+++ Testo di lettura +++

Delitto pensato a dicembre. Per non lasciare tracce. Giulia uccisa sul tappeto poi bruciato in bagno

La Procura contesta al killer della Tramontano il dolo indeterminato. Impagnatiello, stando alle carte, voleva uccidere soprattutto lei. In seguito aveva pensato di far morire anche il feto con il topicida. .

di Anna Giorgi

MILANO

Ci sono due prove inequivocabili della volontà di Alessandro Impagnatiello, il barman di 31 anni, di uccidere soprattutto Giulia Tramontano e poi inevitabilmente anche Thiago che aspettava da sette mesi. Il “setting“ dell’aggressione sfociata poi nelle 37 coltellate che uccideranno Giulia e le sue ricerche su google prima dell’omicidio per imparare come si cambiava la data dell’invio dei messaggi.

Per l’accusa Impagnatiello aveva cominciato a meditare il massacro di Giulia e del feto, almeno a dicembre e aveva preparato tutto con molta cura. C’è un dettaglio che emerge dalle decine di foto trovate in uno dei cellulari di Impagnatiello ed emerge anche dal video del baby shower: è il tappeto sul pavimento del soggiorno che il giorno della festa non c’è, compare poi nelle settimane successive, presumibilmente acquistato da lui su internet, che poi non viene più trovato dagli investigatori quando faranno il sopralluogo successivo al delitto.

Su quel tappeto - stando alle carte depositate - è stata uccisa Giulia. Per l’accusa Impagnatiello aveva coperto il pavimento per non lasciare tracce ematiche e biologiche e pulire più velocemente la scena del crimine. Con quel tappeto il cadavere è stato poi avvolto, trascinato più velocemente dal soggiorno verso la vasca da bagno. Lì Impagnatiello tenta di bruciarlo, ma prende fuoco soltanto il tappeto, mentre il corpo senza vita di Giulia resta solo gravemente ustionato. Gli investigatori, durante il sopralluogo troveranno infatti un grosso quantitativo di cenere dentro la vasca da bagno, non compatibile con le conseguenze di una semplice, seppur ampia, scottatura del cadavere. L’assassino agli investigatori non ha mai detto dove ha gettato gli indumenti di Giulia e nemmeno dove ha messo il tappeto mancante. Ha sempre detto solo di averli buttati in un cassonetto della spazzatura. In realtà per gli investigatori avrebbe bruciato tutto.

Ad aggravare il quadro della premeditazione e a completare quello del "dolo indeterminato" che gli verrà contestato nelle prossime udienze anche le numerose ricerche fatte da Impagnatiello con la falsa identità di Andrea Valdi.

Il barman interroga Google su come può cambiare la data di invio dei messaggi dal suo modello di cellulare. Dopo l’omicidio infatti utilizzerà queste informazioni studiate prima su internet per inviare "messaggi amorevoli" a Giulia, fingendo che lei fosse ancora viva e inducendo la famiglia di lei a pensare che fosse ancora viva e che fosse solo fuggita. In realtà Giulia era già morta. Quanto alle dichiarazioni di pentimento rilasciate due giorni fa davanti alla Corte per la procura si tratta di affermazioni "studiate a tavolino" frutto di una precisa strategia difensiva che punterebbe soltanto ad avvalorare la tesi di un “sequestro emozionale“, quindi di una patologia psichiatrica che avrebbe portato Impagnatiello ad un blackout, presupposto per i suoi legali, Samantha Barbaglia e Giulia Ceredini, della richiesta di una perizia sulla sua reale capacità di intendere o volere. Per gli inquirenti Impagnatiello è un "narcisista manipolatore", davanti ai giudici, ha parlato ancora molto di sé stesso. "Non vivo più", ha detto. È accusato di omicidio volontario con quattro aggravanti, tra cui quello della premeditazione. "Non si è reso responsabile di un gesto estemporaneo - ha ricordato anche l’avvocato della famiglia Tramontano, Giovanni Cacciapuoti - ma ha propinato per mesi veleno topicida alla compagna e al proprio figlio". La difesa potrebbe puntare tutto su una perizia psichiatra per cercare di evitare la condanna all’ergastolo.

+++ Dati in esame +++

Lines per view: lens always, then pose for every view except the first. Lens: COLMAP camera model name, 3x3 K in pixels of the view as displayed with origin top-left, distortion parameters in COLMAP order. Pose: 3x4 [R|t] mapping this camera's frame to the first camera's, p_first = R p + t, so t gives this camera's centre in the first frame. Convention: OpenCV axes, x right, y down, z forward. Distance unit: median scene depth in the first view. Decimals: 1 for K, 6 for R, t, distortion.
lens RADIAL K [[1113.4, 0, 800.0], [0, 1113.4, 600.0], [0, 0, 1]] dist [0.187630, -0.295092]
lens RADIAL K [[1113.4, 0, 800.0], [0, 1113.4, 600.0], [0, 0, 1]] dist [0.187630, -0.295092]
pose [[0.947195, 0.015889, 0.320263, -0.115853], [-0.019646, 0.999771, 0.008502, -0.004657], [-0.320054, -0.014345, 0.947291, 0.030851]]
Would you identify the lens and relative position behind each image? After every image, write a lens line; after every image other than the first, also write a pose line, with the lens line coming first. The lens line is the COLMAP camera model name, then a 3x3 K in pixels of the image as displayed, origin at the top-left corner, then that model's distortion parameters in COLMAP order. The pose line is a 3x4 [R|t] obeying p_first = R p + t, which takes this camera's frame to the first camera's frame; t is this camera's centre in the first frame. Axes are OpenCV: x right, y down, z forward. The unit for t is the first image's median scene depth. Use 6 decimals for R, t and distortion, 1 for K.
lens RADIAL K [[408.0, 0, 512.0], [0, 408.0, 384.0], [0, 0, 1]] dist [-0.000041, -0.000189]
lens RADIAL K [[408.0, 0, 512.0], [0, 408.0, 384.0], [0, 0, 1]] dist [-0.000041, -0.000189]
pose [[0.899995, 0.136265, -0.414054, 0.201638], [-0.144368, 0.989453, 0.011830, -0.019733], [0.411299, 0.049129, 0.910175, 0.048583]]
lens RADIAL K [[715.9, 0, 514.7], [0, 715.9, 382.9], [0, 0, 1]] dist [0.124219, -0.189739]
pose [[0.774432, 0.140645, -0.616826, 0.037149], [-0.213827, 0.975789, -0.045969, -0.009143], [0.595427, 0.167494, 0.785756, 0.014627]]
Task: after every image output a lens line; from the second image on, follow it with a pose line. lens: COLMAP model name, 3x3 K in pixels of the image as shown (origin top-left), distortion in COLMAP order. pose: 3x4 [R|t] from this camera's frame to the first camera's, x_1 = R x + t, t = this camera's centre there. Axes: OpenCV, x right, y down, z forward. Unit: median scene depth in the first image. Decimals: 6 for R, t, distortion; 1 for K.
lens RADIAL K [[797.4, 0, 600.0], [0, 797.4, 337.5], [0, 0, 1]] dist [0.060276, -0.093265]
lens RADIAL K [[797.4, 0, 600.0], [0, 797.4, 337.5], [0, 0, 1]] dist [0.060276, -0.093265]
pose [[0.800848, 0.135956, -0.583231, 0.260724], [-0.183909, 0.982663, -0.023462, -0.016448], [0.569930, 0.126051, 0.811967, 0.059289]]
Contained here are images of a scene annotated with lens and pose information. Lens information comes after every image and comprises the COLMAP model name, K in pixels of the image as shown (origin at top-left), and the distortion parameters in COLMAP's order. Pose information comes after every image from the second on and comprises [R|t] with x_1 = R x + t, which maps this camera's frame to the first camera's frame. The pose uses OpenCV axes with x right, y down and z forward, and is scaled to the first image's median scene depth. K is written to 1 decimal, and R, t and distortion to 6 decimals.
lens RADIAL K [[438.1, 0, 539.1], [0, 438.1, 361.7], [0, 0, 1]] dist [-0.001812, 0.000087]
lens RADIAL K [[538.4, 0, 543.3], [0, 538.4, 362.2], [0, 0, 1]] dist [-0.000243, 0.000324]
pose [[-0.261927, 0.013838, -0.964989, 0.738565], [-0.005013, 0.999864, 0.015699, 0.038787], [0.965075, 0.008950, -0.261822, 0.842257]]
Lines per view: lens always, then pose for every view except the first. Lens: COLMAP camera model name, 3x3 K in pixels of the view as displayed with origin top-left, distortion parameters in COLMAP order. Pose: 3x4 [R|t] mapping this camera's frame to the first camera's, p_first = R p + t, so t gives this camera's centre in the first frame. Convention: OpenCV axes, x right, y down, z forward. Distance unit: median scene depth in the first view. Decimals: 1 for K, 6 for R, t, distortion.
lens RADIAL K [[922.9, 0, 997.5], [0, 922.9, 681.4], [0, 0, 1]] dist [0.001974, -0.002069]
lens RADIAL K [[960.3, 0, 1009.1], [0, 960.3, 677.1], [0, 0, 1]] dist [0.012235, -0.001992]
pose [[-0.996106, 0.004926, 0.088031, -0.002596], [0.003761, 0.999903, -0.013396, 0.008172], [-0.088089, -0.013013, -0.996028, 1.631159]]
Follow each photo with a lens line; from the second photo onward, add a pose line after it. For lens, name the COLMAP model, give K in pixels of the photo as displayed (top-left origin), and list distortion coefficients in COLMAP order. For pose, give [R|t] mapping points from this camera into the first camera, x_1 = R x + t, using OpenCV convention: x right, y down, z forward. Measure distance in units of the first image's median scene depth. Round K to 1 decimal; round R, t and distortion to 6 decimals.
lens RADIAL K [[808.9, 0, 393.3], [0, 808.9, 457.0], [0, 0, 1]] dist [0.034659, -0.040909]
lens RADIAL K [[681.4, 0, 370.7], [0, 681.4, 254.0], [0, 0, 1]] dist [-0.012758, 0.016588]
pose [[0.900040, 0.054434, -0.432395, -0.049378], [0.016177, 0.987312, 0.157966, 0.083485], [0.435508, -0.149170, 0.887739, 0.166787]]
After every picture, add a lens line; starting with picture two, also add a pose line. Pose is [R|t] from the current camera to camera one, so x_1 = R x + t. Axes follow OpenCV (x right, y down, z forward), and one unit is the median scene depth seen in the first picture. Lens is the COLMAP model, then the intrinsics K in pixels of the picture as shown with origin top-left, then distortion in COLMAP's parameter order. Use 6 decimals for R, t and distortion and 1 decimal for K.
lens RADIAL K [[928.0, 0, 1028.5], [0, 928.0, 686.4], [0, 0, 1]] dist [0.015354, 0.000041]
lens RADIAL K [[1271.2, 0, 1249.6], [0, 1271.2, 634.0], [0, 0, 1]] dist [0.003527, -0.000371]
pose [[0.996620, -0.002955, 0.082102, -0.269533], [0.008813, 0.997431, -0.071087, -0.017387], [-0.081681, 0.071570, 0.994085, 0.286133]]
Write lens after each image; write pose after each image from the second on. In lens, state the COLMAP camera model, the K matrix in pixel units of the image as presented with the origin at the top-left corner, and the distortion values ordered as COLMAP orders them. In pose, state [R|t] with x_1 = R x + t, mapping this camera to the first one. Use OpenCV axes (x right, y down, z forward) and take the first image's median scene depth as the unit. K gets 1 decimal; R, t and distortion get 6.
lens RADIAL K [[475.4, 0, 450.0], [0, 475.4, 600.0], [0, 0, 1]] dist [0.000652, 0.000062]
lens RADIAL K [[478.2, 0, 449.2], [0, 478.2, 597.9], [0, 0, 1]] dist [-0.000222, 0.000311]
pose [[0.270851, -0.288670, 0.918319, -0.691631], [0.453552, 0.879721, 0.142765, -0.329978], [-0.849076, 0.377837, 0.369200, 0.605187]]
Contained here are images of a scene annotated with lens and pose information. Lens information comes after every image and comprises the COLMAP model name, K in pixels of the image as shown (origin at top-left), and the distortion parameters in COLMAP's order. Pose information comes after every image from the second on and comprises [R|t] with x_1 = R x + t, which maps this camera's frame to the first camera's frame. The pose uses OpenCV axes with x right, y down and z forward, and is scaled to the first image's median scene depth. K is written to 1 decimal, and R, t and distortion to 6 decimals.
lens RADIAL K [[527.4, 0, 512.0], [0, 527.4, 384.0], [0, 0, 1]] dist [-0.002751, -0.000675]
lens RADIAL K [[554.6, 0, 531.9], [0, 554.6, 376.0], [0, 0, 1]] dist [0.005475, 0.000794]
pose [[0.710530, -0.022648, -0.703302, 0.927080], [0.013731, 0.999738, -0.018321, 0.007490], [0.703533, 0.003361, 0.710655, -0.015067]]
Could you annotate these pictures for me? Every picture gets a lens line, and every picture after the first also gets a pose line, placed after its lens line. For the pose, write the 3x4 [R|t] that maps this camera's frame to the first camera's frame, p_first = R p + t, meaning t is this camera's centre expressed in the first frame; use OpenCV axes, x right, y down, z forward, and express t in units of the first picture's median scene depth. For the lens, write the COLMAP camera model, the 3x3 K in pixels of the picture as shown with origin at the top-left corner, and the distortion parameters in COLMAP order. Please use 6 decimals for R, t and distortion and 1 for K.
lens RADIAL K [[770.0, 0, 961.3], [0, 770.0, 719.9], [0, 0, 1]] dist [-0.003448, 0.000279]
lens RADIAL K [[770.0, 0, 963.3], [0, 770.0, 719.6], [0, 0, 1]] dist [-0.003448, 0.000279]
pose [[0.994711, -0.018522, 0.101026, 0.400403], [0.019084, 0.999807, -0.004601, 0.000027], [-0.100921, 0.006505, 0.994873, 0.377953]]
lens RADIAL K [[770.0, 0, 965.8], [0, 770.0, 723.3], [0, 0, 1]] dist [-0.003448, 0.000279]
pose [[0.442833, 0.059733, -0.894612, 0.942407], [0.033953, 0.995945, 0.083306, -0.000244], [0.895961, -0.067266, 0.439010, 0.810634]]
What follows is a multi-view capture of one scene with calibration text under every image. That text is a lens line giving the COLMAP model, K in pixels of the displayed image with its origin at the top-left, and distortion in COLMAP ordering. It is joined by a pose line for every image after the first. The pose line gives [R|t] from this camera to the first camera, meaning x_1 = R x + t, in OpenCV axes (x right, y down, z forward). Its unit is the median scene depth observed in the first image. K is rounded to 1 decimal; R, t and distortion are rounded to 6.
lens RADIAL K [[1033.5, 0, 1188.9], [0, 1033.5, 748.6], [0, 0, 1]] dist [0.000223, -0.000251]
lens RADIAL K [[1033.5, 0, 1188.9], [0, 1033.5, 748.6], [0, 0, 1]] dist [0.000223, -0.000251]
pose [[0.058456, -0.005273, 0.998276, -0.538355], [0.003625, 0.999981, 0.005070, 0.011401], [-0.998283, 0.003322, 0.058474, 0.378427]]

+++

Rispondi a queste domande sull'articolo sul delitto Tramontano:
1. Quante coltellate hanno ucciso Giulia?
2. Con quale falsa identità Impagnatiello ha fatto le sue ricerche?
3. Come si chiama l'avvocato della famiglia Tramontano?

1. 37 coltellate.
2. Andrea Valdi.
3. Giovanni Cacciapuoti.